La Fédération des Étudiants Francophones (FEF) et l'Union Professionnelle Belge des Psychomotriciens Francophones (UPBPF) ont déploré mardi, dans un communiqué commun, la décision de ne pas reconnaître la psychomotricité comme profession paramédicale. Cette décision, confirmée à Belga par le cabinet de la ministre fédérale de la Santé, Maggie De Block, se base sur un avis du Conseil national des professions paramédicales (CNPP). "Un avis contraignant, qui prive les étudiants et diplômés en psychomotricité de toute perspective d'exercer leur profession dans un cadre thérapeutique", estiment les deux associations.

Des compétences de kinésithérapeutes

"La psychomotricité fait partie des compétences des kinésithérapeutes", a justifié le cabinet Maggie De Block. La FEF et l'UPBPF disent ne pouvoir que déplorer "cette issue extrêmement négative pour les étudiants concernés". "En effet, cette décision fédérale intervient tard, trop tard: environ un millier d'étudiants sont actuellement en cours de cursus, et environ 300 psychomotriciens ont été diplômés depuis l'ouverture de ces sections".

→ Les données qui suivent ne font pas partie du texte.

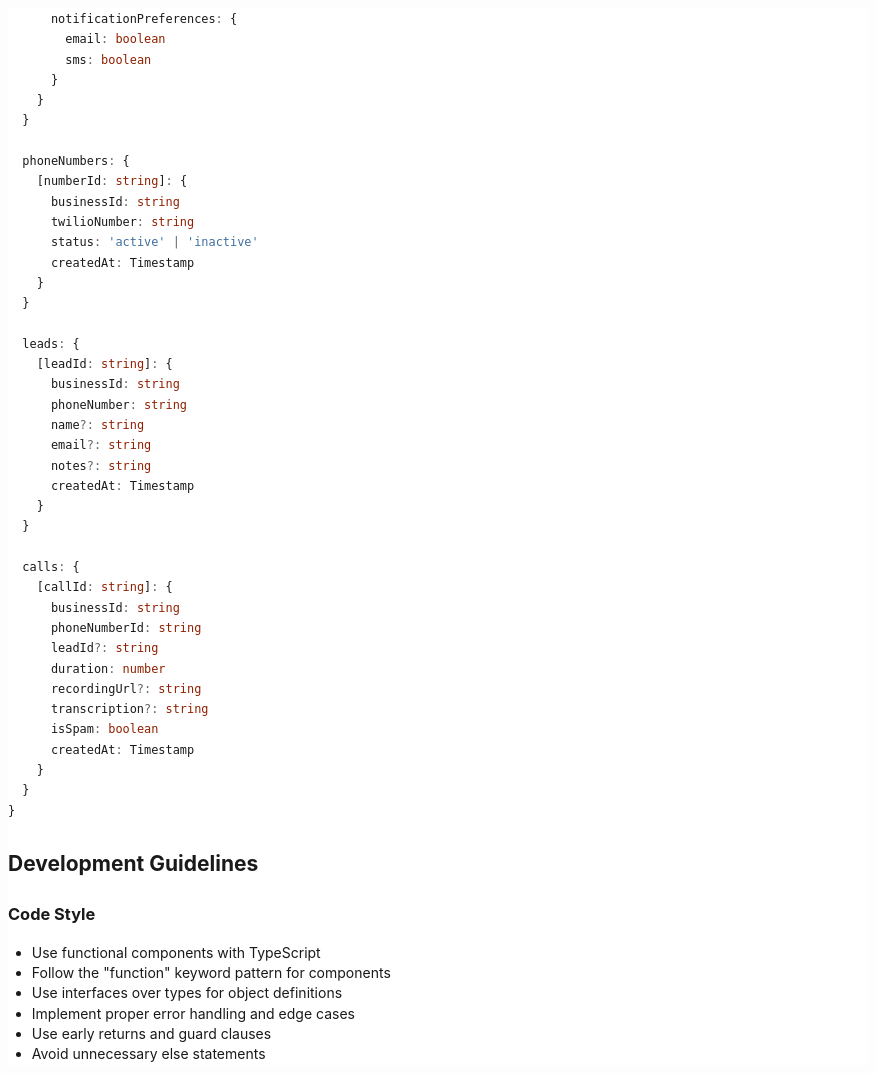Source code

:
 ```typescript
      notificationPreferences: {
        email: boolean
        sms: boolean
      }
    }
  }
  
  phoneNumbers: {
    [numberId: string]: {
      businessId: string
      twilioNumber: string
      status: 'active' | 'inactive'
      createdAt: Timestamp
    }
  }
  
  leads: {
    [leadId: string]: {
      businessId: string
      phoneNumber: string
      name?: string
      email?: string
      notes?: string
      createdAt: Timestamp
    }
  }
  
  calls: {
    [callId: string]: {
      businessId: string
      phoneNumberId: string
      leadId?: string
      duration: number
      recordingUrl?: string
      transcription?: string
      isSpam: boolean
      createdAt: Timestamp
    }
  }
}
```

## Development Guidelines

### Code Style
- Use functional components with TypeScript
- Follow the "function" keyword pattern for components
- Use interfaces over types for object definitions
- Implement proper error handling and edge cases
- Use early returns and guard clauses
- Avoid unnecessary else statements
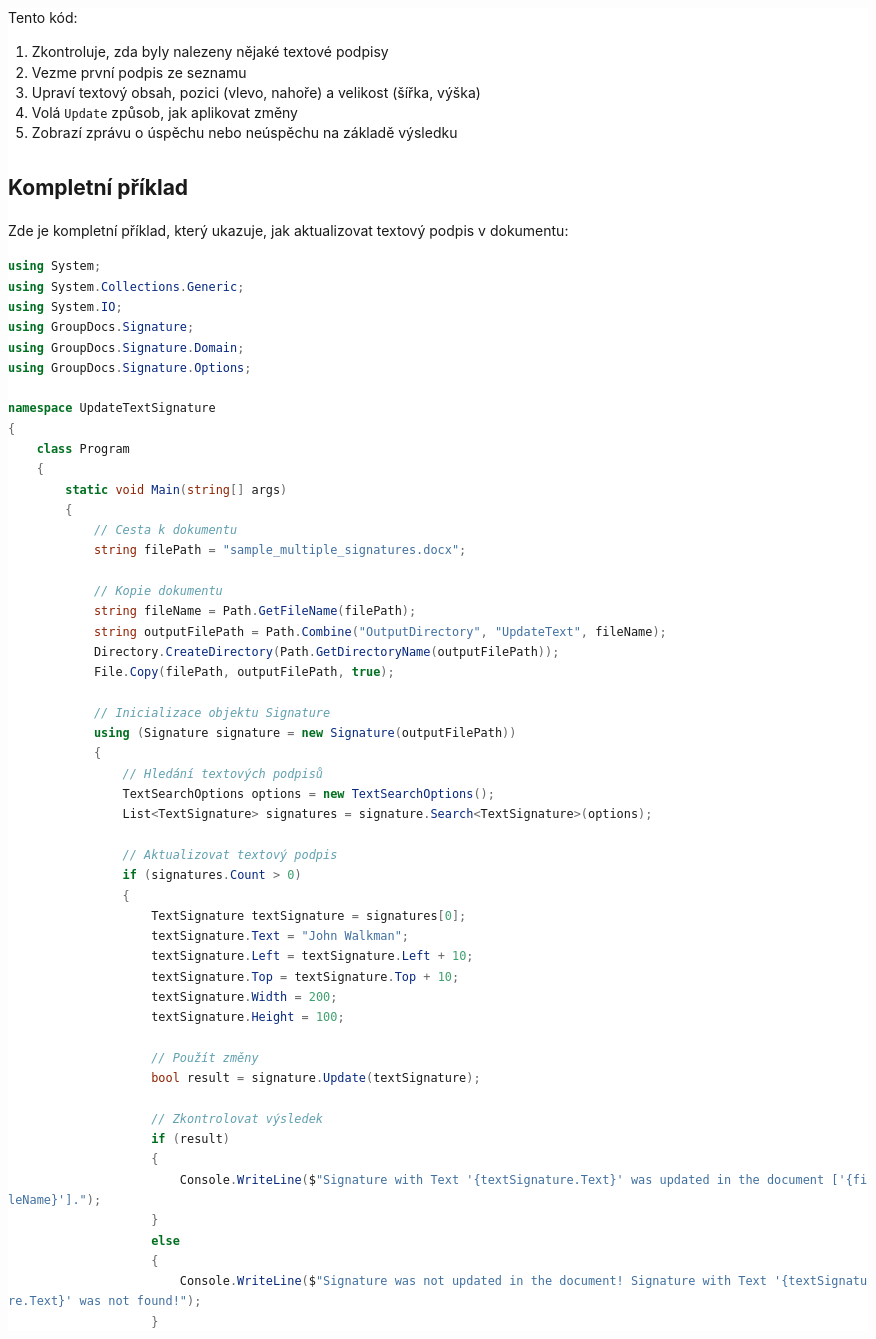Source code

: Tento kód:
1. Zkontroluje, zda byly nalezeny nějaké textové podpisy
2. Vezme první podpis ze seznamu
3. Upraví textový obsah, pozici (vlevo, nahoře) a velikost (šířka, výška)
4. Volá `Update` způsob, jak aplikovat změny
5. Zobrazí zprávu o úspěchu nebo neúspěchu na základě výsledku

## Kompletní příklad
Zde je kompletní příklad, který ukazuje, jak aktualizovat textový podpis v dokumentu:

```csharp
using System;
using System.Collections.Generic;
using System.IO;
using GroupDocs.Signature;
using GroupDocs.Signature.Domain;
using GroupDocs.Signature.Options;

namespace UpdateTextSignature
{
    class Program
    {
        static void Main(string[] args)
        {
            // Cesta k dokumentu
            string filePath = "sample_multiple_signatures.docx";
            
            // Kopie dokumentu
            string fileName = Path.GetFileName(filePath);
            string outputFilePath = Path.Combine("OutputDirectory", "UpdateText", fileName);
            Directory.CreateDirectory(Path.GetDirectoryName(outputFilePath));
            File.Copy(filePath, outputFilePath, true);
            
            // Inicializace objektu Signature
            using (Signature signature = new Signature(outputFilePath))
            {
                // Hledání textových podpisů
                TextSearchOptions options = new TextSearchOptions();
                List<TextSignature> signatures = signature.Search<TextSignature>(options);
                
                // Aktualizovat textový podpis
                if (signatures.Count > 0)
                {
                    TextSignature textSignature = signatures[0];
                    textSignature.Text = "John Walkman";
                    textSignature.Left = textSignature.Left + 10;
                    textSignature.Top = textSignature.Top + 10;
                    textSignature.Width = 200;
                    textSignature.Height = 100;
                    
                    // Použít změny
                    bool result = signature.Update(textSignature);
                    
                    // Zkontrolovat výsledek
                    if (result)
                    {
                        Console.WriteLine($"Signature with Text '{textSignature.Text}' was updated in the document ['{fileName}'].");
                    }
                    else
                    {
                        Console.WriteLine($"Signature was not updated in the document! Signature with Text '{textSignature.Text}' was not found!");
                    }
```
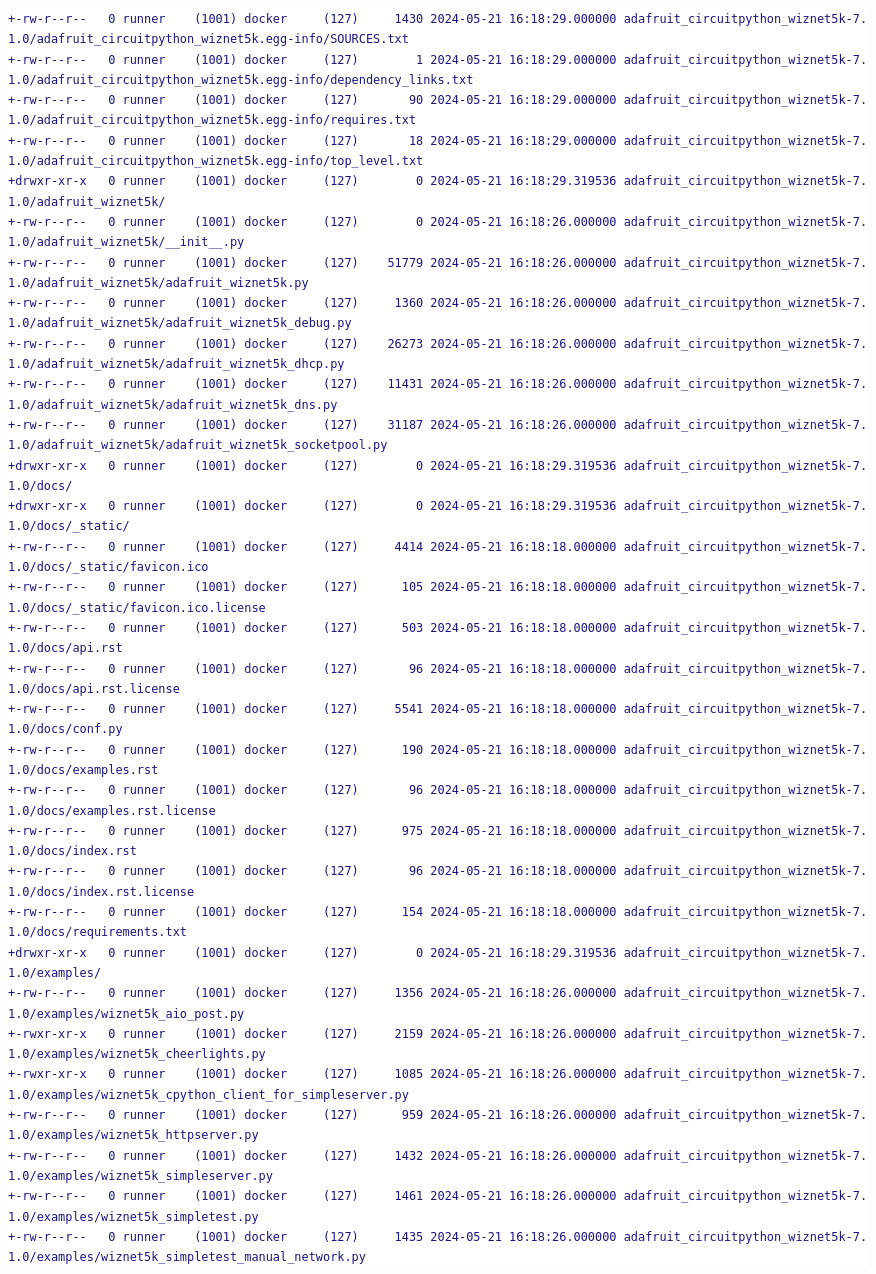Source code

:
 ```diff
+-rw-r--r--   0 runner    (1001) docker     (127)     1430 2024-05-21 16:18:29.000000 adafruit_circuitpython_wiznet5k-7.1.0/adafruit_circuitpython_wiznet5k.egg-info/SOURCES.txt
+-rw-r--r--   0 runner    (1001) docker     (127)        1 2024-05-21 16:18:29.000000 adafruit_circuitpython_wiznet5k-7.1.0/adafruit_circuitpython_wiznet5k.egg-info/dependency_links.txt
+-rw-r--r--   0 runner    (1001) docker     (127)       90 2024-05-21 16:18:29.000000 adafruit_circuitpython_wiznet5k-7.1.0/adafruit_circuitpython_wiznet5k.egg-info/requires.txt
+-rw-r--r--   0 runner    (1001) docker     (127)       18 2024-05-21 16:18:29.000000 adafruit_circuitpython_wiznet5k-7.1.0/adafruit_circuitpython_wiznet5k.egg-info/top_level.txt
+drwxr-xr-x   0 runner    (1001) docker     (127)        0 2024-05-21 16:18:29.319536 adafruit_circuitpython_wiznet5k-7.1.0/adafruit_wiznet5k/
+-rw-r--r--   0 runner    (1001) docker     (127)        0 2024-05-21 16:18:26.000000 adafruit_circuitpython_wiznet5k-7.1.0/adafruit_wiznet5k/__init__.py
+-rw-r--r--   0 runner    (1001) docker     (127)    51779 2024-05-21 16:18:26.000000 adafruit_circuitpython_wiznet5k-7.1.0/adafruit_wiznet5k/adafruit_wiznet5k.py
+-rw-r--r--   0 runner    (1001) docker     (127)     1360 2024-05-21 16:18:26.000000 adafruit_circuitpython_wiznet5k-7.1.0/adafruit_wiznet5k/adafruit_wiznet5k_debug.py
+-rw-r--r--   0 runner    (1001) docker     (127)    26273 2024-05-21 16:18:26.000000 adafruit_circuitpython_wiznet5k-7.1.0/adafruit_wiznet5k/adafruit_wiznet5k_dhcp.py
+-rw-r--r--   0 runner    (1001) docker     (127)    11431 2024-05-21 16:18:26.000000 adafruit_circuitpython_wiznet5k-7.1.0/adafruit_wiznet5k/adafruit_wiznet5k_dns.py
+-rw-r--r--   0 runner    (1001) docker     (127)    31187 2024-05-21 16:18:26.000000 adafruit_circuitpython_wiznet5k-7.1.0/adafruit_wiznet5k/adafruit_wiznet5k_socketpool.py
+drwxr-xr-x   0 runner    (1001) docker     (127)        0 2024-05-21 16:18:29.319536 adafruit_circuitpython_wiznet5k-7.1.0/docs/
+drwxr-xr-x   0 runner    (1001) docker     (127)        0 2024-05-21 16:18:29.319536 adafruit_circuitpython_wiznet5k-7.1.0/docs/_static/
+-rw-r--r--   0 runner    (1001) docker     (127)     4414 2024-05-21 16:18:18.000000 adafruit_circuitpython_wiznet5k-7.1.0/docs/_static/favicon.ico
+-rw-r--r--   0 runner    (1001) docker     (127)      105 2024-05-21 16:18:18.000000 adafruit_circuitpython_wiznet5k-7.1.0/docs/_static/favicon.ico.license
+-rw-r--r--   0 runner    (1001) docker     (127)      503 2024-05-21 16:18:18.000000 adafruit_circuitpython_wiznet5k-7.1.0/docs/api.rst
+-rw-r--r--   0 runner    (1001) docker     (127)       96 2024-05-21 16:18:18.000000 adafruit_circuitpython_wiznet5k-7.1.0/docs/api.rst.license
+-rw-r--r--   0 runner    (1001) docker     (127)     5541 2024-05-21 16:18:18.000000 adafruit_circuitpython_wiznet5k-7.1.0/docs/conf.py
+-rw-r--r--   0 runner    (1001) docker     (127)      190 2024-05-21 16:18:18.000000 adafruit_circuitpython_wiznet5k-7.1.0/docs/examples.rst
+-rw-r--r--   0 runner    (1001) docker     (127)       96 2024-05-21 16:18:18.000000 adafruit_circuitpython_wiznet5k-7.1.0/docs/examples.rst.license
+-rw-r--r--   0 runner    (1001) docker     (127)      975 2024-05-21 16:18:18.000000 adafruit_circuitpython_wiznet5k-7.1.0/docs/index.rst
+-rw-r--r--   0 runner    (1001) docker     (127)       96 2024-05-21 16:18:18.000000 adafruit_circuitpython_wiznet5k-7.1.0/docs/index.rst.license
+-rw-r--r--   0 runner    (1001) docker     (127)      154 2024-05-21 16:18:18.000000 adafruit_circuitpython_wiznet5k-7.1.0/docs/requirements.txt
+drwxr-xr-x   0 runner    (1001) docker     (127)        0 2024-05-21 16:18:29.319536 adafruit_circuitpython_wiznet5k-7.1.0/examples/
+-rw-r--r--   0 runner    (1001) docker     (127)     1356 2024-05-21 16:18:26.000000 adafruit_circuitpython_wiznet5k-7.1.0/examples/wiznet5k_aio_post.py
+-rwxr-xr-x   0 runner    (1001) docker     (127)     2159 2024-05-21 16:18:26.000000 adafruit_circuitpython_wiznet5k-7.1.0/examples/wiznet5k_cheerlights.py
+-rwxr-xr-x   0 runner    (1001) docker     (127)     1085 2024-05-21 16:18:26.000000 adafruit_circuitpython_wiznet5k-7.1.0/examples/wiznet5k_cpython_client_for_simpleserver.py
+-rw-r--r--   0 runner    (1001) docker     (127)      959 2024-05-21 16:18:26.000000 adafruit_circuitpython_wiznet5k-7.1.0/examples/wiznet5k_httpserver.py
+-rw-r--r--   0 runner    (1001) docker     (127)     1432 2024-05-21 16:18:26.000000 adafruit_circuitpython_wiznet5k-7.1.0/examples/wiznet5k_simpleserver.py
+-rw-r--r--   0 runner    (1001) docker     (127)     1461 2024-05-21 16:18:26.000000 adafruit_circuitpython_wiznet5k-7.1.0/examples/wiznet5k_simpletest.py
+-rw-r--r--   0 runner    (1001) docker     (127)     1435 2024-05-21 16:18:26.000000 adafruit_circuitpython_wiznet5k-7.1.0/examples/wiznet5k_simpletest_manual_network.py
```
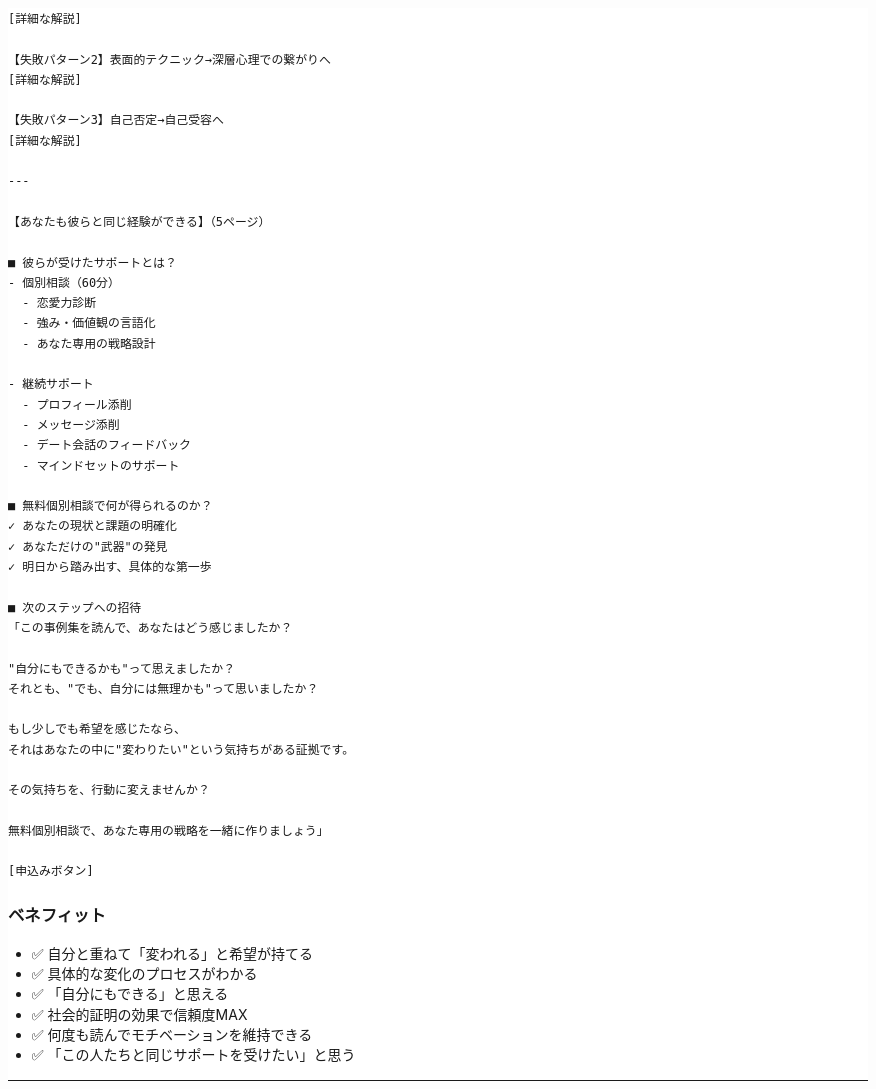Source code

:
 ```
[詳細な解説]

【失敗パターン2】表面的テクニック→深層心理での繋がりへ
[詳細な解説]

【失敗パターン3】自己否定→自己受容へ
[詳細な解説]

---

【あなたも彼らと同じ経験ができる】（5ページ）

■ 彼らが受けたサポートとは？
- 個別相談（60分）
  - 恋愛力診断
  - 強み・価値観の言語化
  - あなた専用の戦略設計

- 継続サポート
  - プロフィール添削
  - メッセージ添削
  - デート会話のフィードバック
  - マインドセットのサポート

■ 無料個別相談で何が得られるのか？
✓ あなたの現状と課題の明確化
✓ あなただけの"武器"の発見
✓ 明日から踏み出す、具体的な第一歩

■ 次のステップへの招待
「この事例集を読んで、あなたはどう感じましたか？

"自分にもできるかも"って思えましたか？
それとも、"でも、自分には無理かも"って思いましたか？

もし少しでも希望を感じたなら、
それはあなたの中に"変わりたい"という気持ちがある証拠です。

その気持ちを、行動に変えませんか？

無料個別相談で、あなた専用の戦略を一緒に作りましょう」

[申込みボタン]
```

### ベネフィット
- ✅ 自分と重ねて「変われる」と希望が持てる
- ✅ 具体的な変化のプロセスがわかる
- ✅ 「自分にもできる」と思える
- ✅ 社会的証明の効果で信頼度MAX
- ✅ 何度も読んでモチベーションを維持できる
- ✅ 「この人たちと同じサポートを受けたい」と思う

---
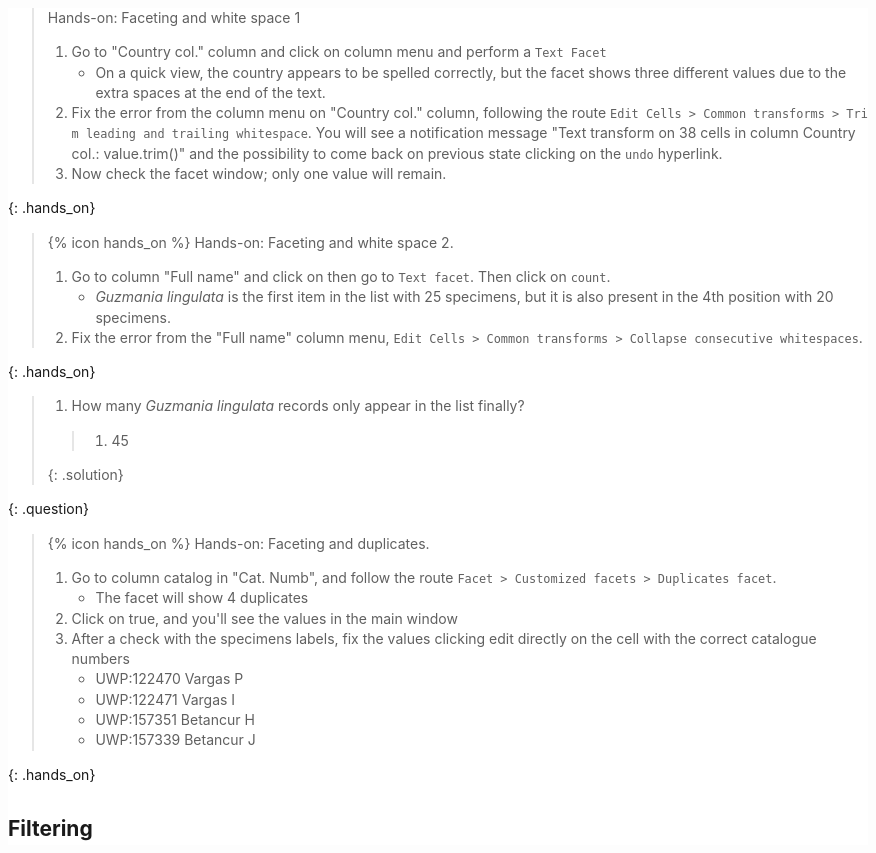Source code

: > <hands-on-title> Hands-on: Faceting and white space 1 </hands-on-title>
>
> 1. Go to "Country col." column and click on column menu and perform a `Text Facet`
>    - On a quick view, the country appears to be spelled correctly, but the facet shows three different values due to the extra spaces at the end of the text.
> 2. Fix the error from the column menu on "Country col." column, following the route `Edit Cells > Common transforms > Trim leading and trailing whitespace`. You will see a notification message "Text transform on 38 cells in column Country col.: value.trim()" and the possibility to come back on previous state clicking on the `undo` hyperlink.
> 3. Now check the facet window; only one value will remain.
>
{: .hands_on}

> <hands-on-title> {% icon hands_on %} Hands-on: Faceting and white space 2. </hands-on-title>
>
> 1. Go to column "Full name" and click on then go to `Text facet`. Then click on `count`.
>    - *Guzmania lingulata* is the first item in the list with 25 specimens, but it is also present in the 4th position with 20 specimens.
> 2. Fix the error from the "Full name" column menu, `Edit Cells > Common transforms > Collapse consecutive whitespaces`.
>
{: .hands_on}

> <question-title></question-title>
>
> 1. How many *Guzmania lingulata* records only appear in the list finally?
>
> > <solution-title></solution-title>
> >
> > 1. 45
> >
> {: .solution}
>
{: .question}

> <hands-on-title> {% icon hands_on %} Hands-on: Faceting and duplicates. </hands-on-title>
>
> 1. Go to column catalog in "Cat. Numb", and follow the route `Facet > Customized facets > Duplicates facet`. 
>    - The facet will show 4 duplicates
> 2. Click on true, and you'll see the values in the main window
> 3. After a check with the specimens labels, fix the values clicking edit directly on the cell with the correct catalogue numbers
>    - UWP:122470 Vargas P
>    - UWP:122471 Vargas I
>    - UWP:157351 Betancur H
>    - UWP:157339 Betancur J
>
{: .hands_on}

## Filtering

Les études de psychomotricité, d'une durée de 3 ans, ont été lancées en 2012 en Fédération Wallonie-Bruxelles par le ministre de l'Enseignement Jean-Claude Marcourt, mais la formation n'a jamais reçu l'homologation du fédéral au titre de filière paramédicale, à l'inverse des kinésithérapeutes, ergothérapeutes et logopèdes. En mars dernier, la FEF et l'UPBPF lançaient déjà un signal d'alarme.

Le ministre Marcourt avait alors affiché sa volonté de ne pas ne pas laisser tomber les étudiants en psychomotricité. Il avait entre autres évoqué l'organisation, pour les étudiants concernés, de passerelles vers d'autres filières d'études paramédicales.

"Pour l'heure, rien ne s'est concrétisé", a encore regretté la FEF qui, conjointement à l'UPBPF, appelle à des actions "pour faire entendre leur droit à ne pas voir trois années d'études partir en fumée".